- Release poster
- Genre: Comedy drama; ;
- Created by: Deepak Kumar Mishra; Arunabh Kumar;
- Based on: Panchayat
- Written by: Shanmukha Prasanth
- Directed by: Bhaskhar Maurya
- Starring: Rag Mayur; Muralidhar Goud; Rupa Lakshmi; Uday Gurrala; Sunny Palle;
- Music by: Sinjith Yerramilli
- Country of origin: India
- Original language: Telugu
- No. of seasons: 1
- No. of episodes: 8

Production
- Executive producers: Vijay Koshy; Shreyansh Pandey;
- Producer: Arunabh Kumar
- Cinematography: Vasu Pendem
- Editor: Sai Murali
- Camera setup: Multi-camera
- Running time: approx.24–40 minutes per episode
- Production company: The Viral Kathalu

Original release
- Network: Amazon Prime Video
- Release: 24 January 2025

Related
- Panchayat

= Sivarapalli =

Indian comedy drama series

Sivarapalli is an Indian Telugu-language comedy drama television series and an official remake of the Hindi-language series Panchayat. The series is written by Shanmukha Prashanth and directed by Bhaskhar Maurya for Amazon Prime Video. It featured Rag Mayur, Muralidhar Goud, Rupa Lakshmi, Uday Gurrala, Sunny Palle in primary roles.

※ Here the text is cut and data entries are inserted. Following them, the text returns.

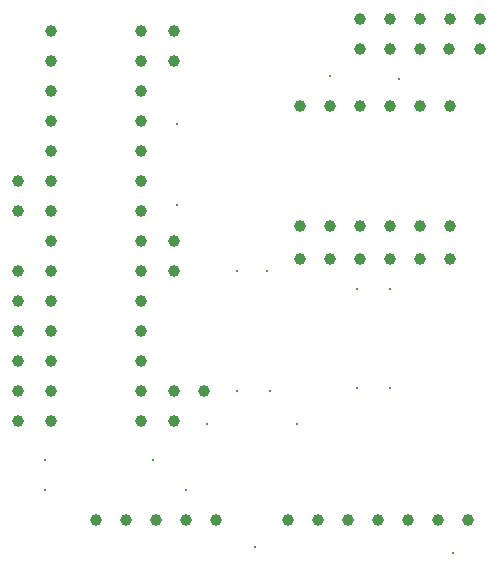
<source format=gbr>
G04 Generated by Ultiboard 13.0 *
%FSLAX34Y34*%
%MOMM*%

%ADD11C,0.1778*%
%ADD12C,1.0000*%


G04 ColorRGB 000000 for the following layer *
%LNDrill-Copper Top-Copper Bottom*%
%LPD*%
G54D11*
X294640Y73660D03*
X462280Y68580D03*
X236220Y121920D03*
X116840Y121920D03*
X116840Y147320D03*
X208280Y147320D03*
X254000Y177800D03*
X330200Y177800D03*
X279400Y307340D03*
X279400Y205740D03*
X304800Y307340D03*
X307340Y205740D03*
X381000Y292100D03*
X381000Y208280D03*
X408940Y292100D03*
X408940Y208280D03*
X228600Y363220D03*
X228600Y431800D03*
X416560Y469900D03*
X358140Y472440D03*
G54D12*
X261620Y96520D03*
X210820Y96520D03*
X185674Y96520D03*
X236220Y96520D03*
X160020Y96520D03*
X474980Y96520D03*
X449580Y96520D03*
X424180Y96520D03*
X398780Y96520D03*
X373380Y96520D03*
X347980Y96520D03*
X322580Y96520D03*
X93980Y180340D03*
X93980Y205740D03*
X93980Y231140D03*
X93980Y256540D03*
X93980Y281940D03*
X93980Y307340D03*
X122020Y510540D03*
X122020Y485140D03*
X122020Y459740D03*
X122020Y434340D03*
X122020Y408940D03*
X122020Y383540D03*
X122020Y358140D03*
X122020Y332740D03*
X122020Y307340D03*
X122020Y281940D03*
X122020Y256540D03*
X122020Y231140D03*
X122020Y205740D03*
X122020Y180340D03*
X198020Y510540D03*
X198020Y485140D03*
X198020Y459740D03*
X198020Y434340D03*
X198020Y408940D03*
X198020Y383540D03*
X198020Y358140D03*
X198020Y332740D03*
X198020Y307340D03*
X198020Y281940D03*
X198020Y256540D03*
X198020Y231140D03*
X198020Y205740D03*
X198020Y180340D03*
X226060Y180340D03*
X226060Y205740D03*
X251460Y205740D03*
X226060Y332740D03*
X226060Y307340D03*
X408940Y345440D03*
X408940Y447040D03*
X459740Y447040D03*
X434340Y447040D03*
X358140Y447040D03*
X358140Y345440D03*
X434340Y345440D03*
X459740Y345440D03*
X383540Y447040D03*
X383540Y345440D03*
X332740Y447040D03*
X332740Y345440D03*
X434340Y317500D03*
X332740Y317500D03*
X358140Y317500D03*
X383540Y317500D03*
X459740Y317500D03*
X408940Y317500D03*
X93980Y358140D03*
X93980Y383540D03*
X226060Y510540D03*
X226060Y485140D03*
X383540Y495300D03*
X459486Y495300D03*
X434340Y495300D03*
X408940Y495300D03*
X485140Y495300D03*
X459740Y520700D03*
X383540Y520700D03*
X408940Y520700D03*
X434340Y520700D03*
X485140Y520700D03*

M02*

</source>
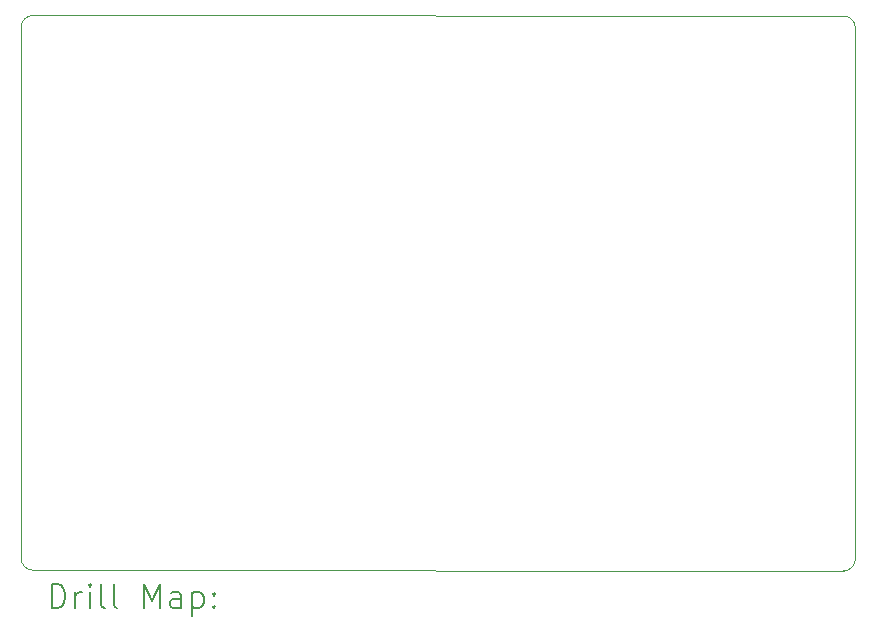
<source format=gbr>
%TF.GenerationSoftware,KiCad,Pcbnew,8.0.7*%
%TF.CreationDate,2025-03-12T19:14:53-04:00*%
%TF.ProjectId,small_hbridge,736d616c-6c5f-4686-9272-696467652e6b,rev?*%
%TF.SameCoordinates,Original*%
%TF.FileFunction,Drillmap*%
%TF.FilePolarity,Positive*%
%FSLAX45Y45*%
G04 Gerber Fmt 4.5, Leading zero omitted, Abs format (unit mm)*
G04 Created by KiCad (PCBNEW 8.0.7) date 2025-03-12 19:14:53*
%MOMM*%
%LPD*%
G01*
G04 APERTURE LIST*
%ADD10C,0.050000*%
%ADD11C,0.200000*%
G04 APERTURE END LIST*
D10*
X14540000Y-6307571D02*
G75*
G02*
X14640071Y-6207570I100000J1D01*
G01*
X21502571Y-6212429D02*
G75*
G02*
X21602501Y-6312429I-71J-100001D01*
G01*
X14640071Y-6207571D02*
X21502571Y-6212429D01*
X21602500Y-6312429D02*
X21602500Y-10809929D01*
X14540000Y-10805071D02*
X14540000Y-6307571D01*
X21602500Y-10809929D02*
G75*
G02*
X21502429Y-10909930I-100000J-1D01*
G01*
X21502429Y-10909929D02*
X14639929Y-10905071D01*
X14639929Y-10905071D02*
G75*
G02*
X14539999Y-10805071I71J100001D01*
G01*
D11*
X14798277Y-11223914D02*
X14798277Y-11023914D01*
X14798277Y-11023914D02*
X14845896Y-11023914D01*
X14845896Y-11023914D02*
X14874467Y-11033438D01*
X14874467Y-11033438D02*
X14893515Y-11052485D01*
X14893515Y-11052485D02*
X14903039Y-11071533D01*
X14903039Y-11071533D02*
X14912562Y-11109628D01*
X14912562Y-11109628D02*
X14912562Y-11138200D01*
X14912562Y-11138200D02*
X14903039Y-11176295D01*
X14903039Y-11176295D02*
X14893515Y-11195342D01*
X14893515Y-11195342D02*
X14874467Y-11214390D01*
X14874467Y-11214390D02*
X14845896Y-11223914D01*
X14845896Y-11223914D02*
X14798277Y-11223914D01*
X14998277Y-11223914D02*
X14998277Y-11090580D01*
X14998277Y-11128676D02*
X15007801Y-11109628D01*
X15007801Y-11109628D02*
X15017324Y-11100104D01*
X15017324Y-11100104D02*
X15036372Y-11090580D01*
X15036372Y-11090580D02*
X15055420Y-11090580D01*
X15122086Y-11223914D02*
X15122086Y-11090580D01*
X15122086Y-11023914D02*
X15112562Y-11033438D01*
X15112562Y-11033438D02*
X15122086Y-11042961D01*
X15122086Y-11042961D02*
X15131610Y-11033438D01*
X15131610Y-11033438D02*
X15122086Y-11023914D01*
X15122086Y-11023914D02*
X15122086Y-11042961D01*
X15245896Y-11223914D02*
X15226848Y-11214390D01*
X15226848Y-11214390D02*
X15217324Y-11195342D01*
X15217324Y-11195342D02*
X15217324Y-11023914D01*
X15350658Y-11223914D02*
X15331610Y-11214390D01*
X15331610Y-11214390D02*
X15322086Y-11195342D01*
X15322086Y-11195342D02*
X15322086Y-11023914D01*
X15579229Y-11223914D02*
X15579229Y-11023914D01*
X15579229Y-11023914D02*
X15645896Y-11166771D01*
X15645896Y-11166771D02*
X15712562Y-11023914D01*
X15712562Y-11023914D02*
X15712562Y-11223914D01*
X15893515Y-11223914D02*
X15893515Y-11119152D01*
X15893515Y-11119152D02*
X15883991Y-11100104D01*
X15883991Y-11100104D02*
X15864943Y-11090580D01*
X15864943Y-11090580D02*
X15826848Y-11090580D01*
X15826848Y-11090580D02*
X15807801Y-11100104D01*
X15893515Y-11214390D02*
X15874467Y-11223914D01*
X15874467Y-11223914D02*
X15826848Y-11223914D01*
X15826848Y-11223914D02*
X15807801Y-11214390D01*
X15807801Y-11214390D02*
X15798277Y-11195342D01*
X15798277Y-11195342D02*
X15798277Y-11176295D01*
X15798277Y-11176295D02*
X15807801Y-11157247D01*
X15807801Y-11157247D02*
X15826848Y-11147723D01*
X15826848Y-11147723D02*
X15874467Y-11147723D01*
X15874467Y-11147723D02*
X15893515Y-11138200D01*
X15988753Y-11090580D02*
X15988753Y-11290580D01*
X15988753Y-11100104D02*
X16007801Y-11090580D01*
X16007801Y-11090580D02*
X16045896Y-11090580D01*
X16045896Y-11090580D02*
X16064943Y-11100104D01*
X16064943Y-11100104D02*
X16074467Y-11109628D01*
X16074467Y-11109628D02*
X16083991Y-11128676D01*
X16083991Y-11128676D02*
X16083991Y-11185818D01*
X16083991Y-11185818D02*
X16074467Y-11204866D01*
X16074467Y-11204866D02*
X16064943Y-11214390D01*
X16064943Y-11214390D02*
X16045896Y-11223914D01*
X16045896Y-11223914D02*
X16007801Y-11223914D01*
X16007801Y-11223914D02*
X15988753Y-11214390D01*
X16169705Y-11204866D02*
X16179229Y-11214390D01*
X16179229Y-11214390D02*
X16169705Y-11223914D01*
X16169705Y-11223914D02*
X16160182Y-11214390D01*
X16160182Y-11214390D02*
X16169705Y-11204866D01*
X16169705Y-11204866D02*
X16169705Y-11223914D01*
X16169705Y-11100104D02*
X16179229Y-11109628D01*
X16179229Y-11109628D02*
X16169705Y-11119152D01*
X16169705Y-11119152D02*
X16160182Y-11109628D01*
X16160182Y-11109628D02*
X16169705Y-11100104D01*
X16169705Y-11100104D02*
X16169705Y-11119152D01*
M02*

</source>
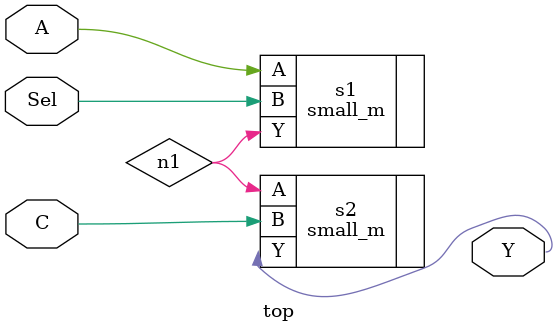
<source format=v>
module top (A, Sel, C, Y);
input A, Sel, C;
output Y;
wire n1;

small_m s1(.A(A),
         .B(Sel),
         .Y(n1));

small_m s2( .A(n1),
            .B(C),
            .Y(Y) );

endmodule

</source>
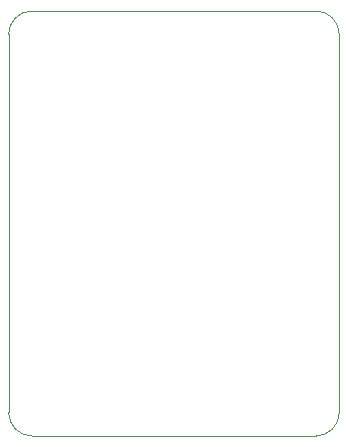
<source format=gbr>
%TF.GenerationSoftware,KiCad,Pcbnew,8.0.5*%
%TF.CreationDate,2024-12-20T11:43:53+13:00*%
%TF.ProjectId,eurorack_to_usb_MP1584EN,6575726f-7261-4636-9b5f-746f5f757362,rev?*%
%TF.SameCoordinates,Original*%
%TF.FileFunction,Profile,NP*%
%FSLAX46Y46*%
G04 Gerber Fmt 4.6, Leading zero omitted, Abs format (unit mm)*
G04 Created by KiCad (PCBNEW 8.0.5) date 2024-12-20 11:43:53*
%MOMM*%
%LPD*%
G01*
G04 APERTURE LIST*
%TA.AperFunction,Profile*%
%ADD10C,0.050000*%
%TD*%
G04 APERTURE END LIST*
D10*
X137000000Y-112000000D02*
G75*
G02*
X135000000Y-110000000I0J2000000D01*
G01*
X135000000Y-78000000D02*
G75*
G02*
X137000000Y-76000000I2000000J0D01*
G01*
X161000000Y-76000000D02*
X137000000Y-76000000D01*
X163000000Y-110000000D02*
G75*
G02*
X161000000Y-112000000I-2000000J0D01*
G01*
X161000000Y-76000000D02*
G75*
G02*
X163000000Y-78000000I0J-2000000D01*
G01*
X161000000Y-112000000D02*
X137000000Y-112000000D01*
X135000000Y-78000000D02*
X135000000Y-110000000D01*
X163000000Y-78000000D02*
X163000000Y-110000000D01*
M02*

</source>
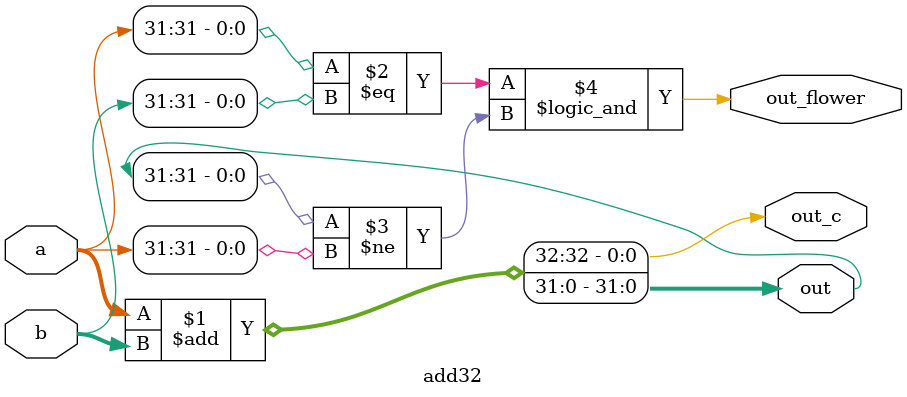
<source format=v>
/*32位加法器*/
//注意：此处a和b不区分为补码or原码
//仅对其进行加法运算处理。
//例如对于补码：
//1,异号运算后，out_flower始终为0,而out_c则可能0或1
//2,同正号运算，out_flower可能为1,而out_c则始终为0
//3,同负号运算，out_flower可能为1,而out_c则始终为1
module add32(
        input [31:0] a,
        input [31:0] b,
        output [31:0] out,
        output out_c,
        output out_flower
);
        assign {out_c, out} = a + b;
        assign out_flower = (a[31] == b[31]) && (out[31] != a[31]);

endmodule

</source>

Produced by Arunabh Kumar under the banner of TVF, the show revolves around Shyam, a young engineering graduate from Hyderabad who reluctantly accepts a job as the Panchayat Secretary in the remote village of Sivarapalli, Telangana. It premiered on 24 January 2025 on Amazon Prime Video and consists of eight episodes.

==Cast==
- Rag Mayur as Shyam Prasad; Panchayat Secretary
- Muralidhar Goud as Mitta Sudhakar; Sarpanch's Husband
- Rupa Lakshmi as Mitta Susheela; Sarpanch
- Uday Gurrala as Mallikarjun; Deputy Sarpanch
- Sunny Palle as Naresh; Office Assistant
- Anji Valguman as Chandra Mohan
- Vijay Ambaiah as Tea Shop Suri
- Pavani Karanam as Mitta Anu, Sudhakar and Susheela’s daughter
- Pranay Pannala as Vinay, Shyam’s friend

==Episodes==

| No. | Title | Directed by | Written by | Original release date |
|---|---|---|---|---|
| 1 | "Sam Sir!" | Bhaskhar Maurya | Shanmukha Prashanth | 24 January 2025 |
| 2 | "Dayyam Chettu!" | Bhaskhar Maurya | Shanmukha Prashanth | 24 January 2025 |
| 3 | "Chakrala Kurchi!" | Bhaskhar Maurya | Shanmukha Prashanth | 24 January 2025 |
| 4 | "Adda Gadidha!" | Bhaskhar Maurya | Shanmukha Prashanth | 24 January 2025 |
| 5 | "Kanabadutaledhu!" | Bhaskhar Maurya | Shanmukha Prashanth | 24 January 2025 |
| 6 | "Idem Lolli?" | Bhaskhar Maurya | Shanmukha Prashanth | 24 January 2025 |
| 7 | "Chaduvukonivvandi Please!" | Bhaskhar Maurya | Shanmukha Prashanth | 24 January 2025 |
| 10 | "Keratam!" | Bhaskhar Maurya | Shanmukha Prashanth | 24 January 2025 |

== Reception ==
Calling it an "polished execution", Srivathsan Nadadhur of The Hindu opined that the series had "strong cast", and appreciated cinematography and score. Sasidhar Adivi of Times Now gave a rating of 3 out of 5 and stated, "For those who have watched Panchayat Season 1, Sivarapalli might come across as slightly underwhelming in comparison. However, if one overlooks the slow pace, this village drama offers some delightful moments worth cherishing".
Anisha Rao of India Today gave a rating of 2.5 out of 5 and stated "The performances in Sivarapalli are what makes the show watchable, with Rag Mayur portraying Shyam's frustration and eventual acceptance of his situation."
Tanya Garg from Jagaran said "Sivarapalli tells original, humorous tales set in rural India. The series transports you to a busy Telangana village where the intricacies of rural life are unfolded."

Avad Mohammad of OTTplay gave a rating of 3.5 out of 5 and said "The Rag Mayur series is earthy, entertaining and honest."